Monday, December 18, 2006

Idle threat of the week

The panel of judges is known to appreciate a good sport's fight. Basketball brawls always move to the top of the list because basketball players -- who don't hide behind helmets or caps or race cars -- are our most recognizable athletes. When the b-ballers go at it, it's like you're back in high school witnessing a three o'clock showdown.

When we got together yesterday we discussed our favorite basketball fights: Dr. J pounding on Larry Bird as a young Charles Barkley held Bird back, an older Charles Barkley rolling around on the court with comic book villain Bill Laimbeer and, of course, everybody's personal favorite of Larry Johnson and Alonzo Mourning matching frenzied combinations as the middle-aged and balding coach Jeff Van Gundy held on for dear life.

All those fights were battles between big game players in big games. They were quick explosions of raw, unpracticed emotion. The punchs thrown were just as likely to break the puncher's hand or separate his shoulder as they were to do damage to the intended target.

And then there was what
went on Saturday night at Madison Square Garden between the New York Knicks and Denver Nuggets.

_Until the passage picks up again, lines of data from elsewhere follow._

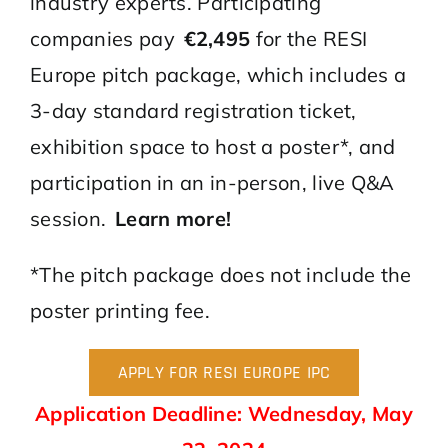
industry experts. Participating
companies pay
€
2,495
for the RESI
Europe pitch package, which includes a
3-day standard registration ticket,
exhibition space to host a poster*, and
participation in an in-person, live Q&A
session.
Learn more!
*The pitch package does not include the
poster printing fee.
APPLY FOR RESI EUROPE IPC
Application Deadline: Wednesday, May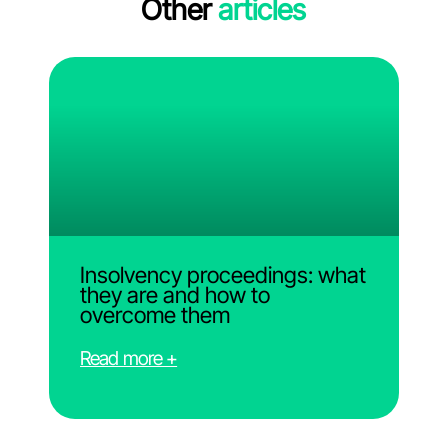
Other
articles
Insolvency proceedings: what
they are and how to
overcome them
Read more +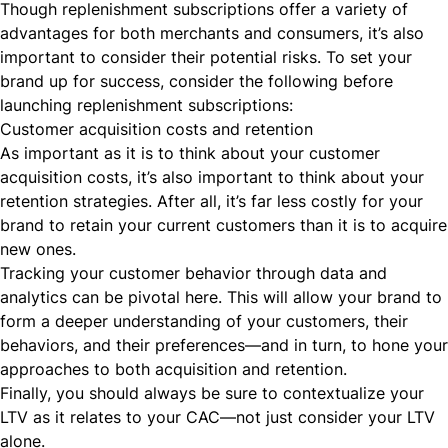
Though replenishment subscriptions offer a variety of
advantages for both merchants and consumers, it’s also
important to consider their potential risks. To set your
brand up for success, consider the following before
launching replenishment subscriptions:
Customer acquisition costs and retention
As important as it is to think about your
customer
acquisition costs
, it’s also important to think about your
retention strategies. After all, it’s far less costly for your
brand to retain your current customers than it is to acquire
new ones.
Tracking your customer behavior through data and
analytics can be pivotal here. This will allow your brand to
form a deeper understanding of your customers, their
behaviors, and their preferences—and in turn, to hone your
approaches to both acquisition and retention.
Finally, you should always be sure to
contextualize
your
LTV as it relates to your CAC—not just consider your LTV
alone.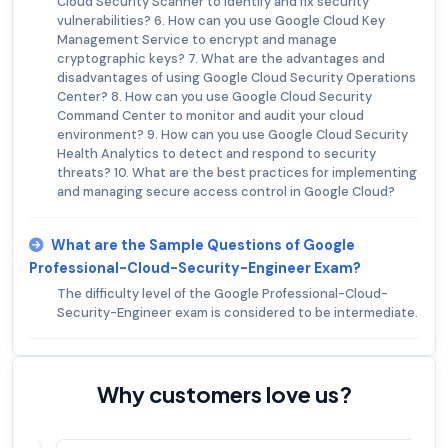
Cloud Security Scanner to identify and fix security
vulnerabilities? 6. How can you use Google Cloud Key
Management Service to encrypt and manage
cryptographic keys? 7. What are the advantages and
disadvantages of using Google Cloud Security Operations
Center? 8. How can you use Google Cloud Security
Command Center to monitor and audit your cloud
environment? 9. How can you use Google Cloud Security
Health Analytics to detect and respond to security
threats? 10. What are the best practices for implementing
and managing secure access control in Google Cloud?
What are the Sample Questions of Google
Professional-Cloud-Security-Engineer Exam?
The difficulty level of the Google Professional-Cloud-
Security-Engineer exam is considered to be intermediate.
Why customers love us?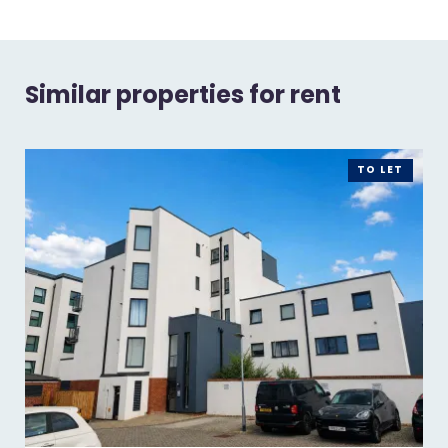
Similar properties for rent
TO LET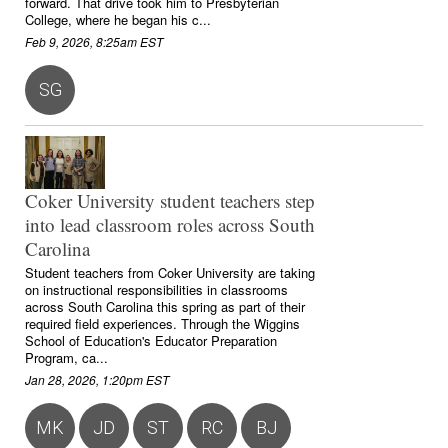
forward. That drive took him to Presbyterian
College, where he began his c...
Feb 9, 2026, 8:25am EST
SG
Coker University student teachers step
into lead classroom roles across South
Carolina
Student teachers from Coker University are taking
on instructional responsibilities in classrooms
across South Carolina this spring as part of their
required field experiences. Through the Wiggins
School of Education's Educator Preparation
Program, ca...
Jan 28, 2026, 1:20pm EST
MK
JD
ST
RC
BJ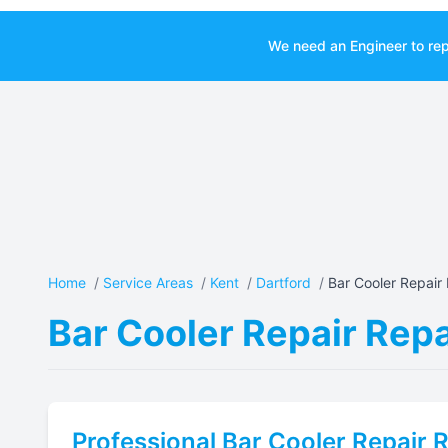
We need an Engineer to rep
Home
/
Service Areas
/
Kent
/
Dartford
/
Bar Cooler Repair 
Bar Cooler Repair Repa
Professional
Bar Cooler Repair
R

In a pathetic display of premeditation and posturing the centerpiece of this pointless, rambling brawl was the technically sound sucker punch Denver Nugget and NBA scoring leader Carmelo Anthony landed on Mardy Collins, who had instigated the brawl with a hard, illegal foul on Anthony's teammate JR Smith.

Not only was Collins fully restrained when Anthony landed the punch -- a good twenty seconds after the initial foul -- but Anthony began backing away immediately after the punch landed. To make matters worse, the Knick player who pursued Anthony after he started to back peddle was Jared Jeffries, arguably the skinniest player in the league.

So you have Anthony, who has always presented himself as a "from the streets" tough guy, punching a defenseless man and then fleeing from a stick figure -- not his proudest moment.

In another unfortunate twist the main escalator of the brawl was Nate Robinson. Most suspect the 5'6 guard jumped in not for love his teammates, but for the Napoleonic issues he tends to work out publicly -- previously with foolish attempts at dunks.

The NBA's two decade long slide from substance to style has been well-documented. It now appears the once hallowed basketbrawl has also fallen victim to this transformation.

Anytime grown men put up their dukes without a chance of serious injury you are witnessing the definition of an idle threat.

For that we can award the Denver Nuggets and New York Knicks the Idle Threat of the Week for December 11-17. It is certainly the highest accolade the Knicks will garner this season.

Bonus Video: The NBA's top ten fights. (This was before the '04 brawl in Auburn Hills)

Update: 15 games for Anthony seems harsh. Ten for JR Smith seems unfair -- especially with Nate Robinson getting the same ten. Not content just to ruin the Knicks season it looks like Isiah Thomas' sore-loser thugishness has ruined the Nuggets' season too. The man is incorrigible.

Update 2: Bill Simmons thinks Isiah wasn't suspended because that makes it harder for Dolan to fire him (you probably can't fire or trade -- for that who's getting Iverson matter -- a suspended player or coach.) That's the best explanation for why-in-the-world-wasn't-Isiah suspended that I've heard.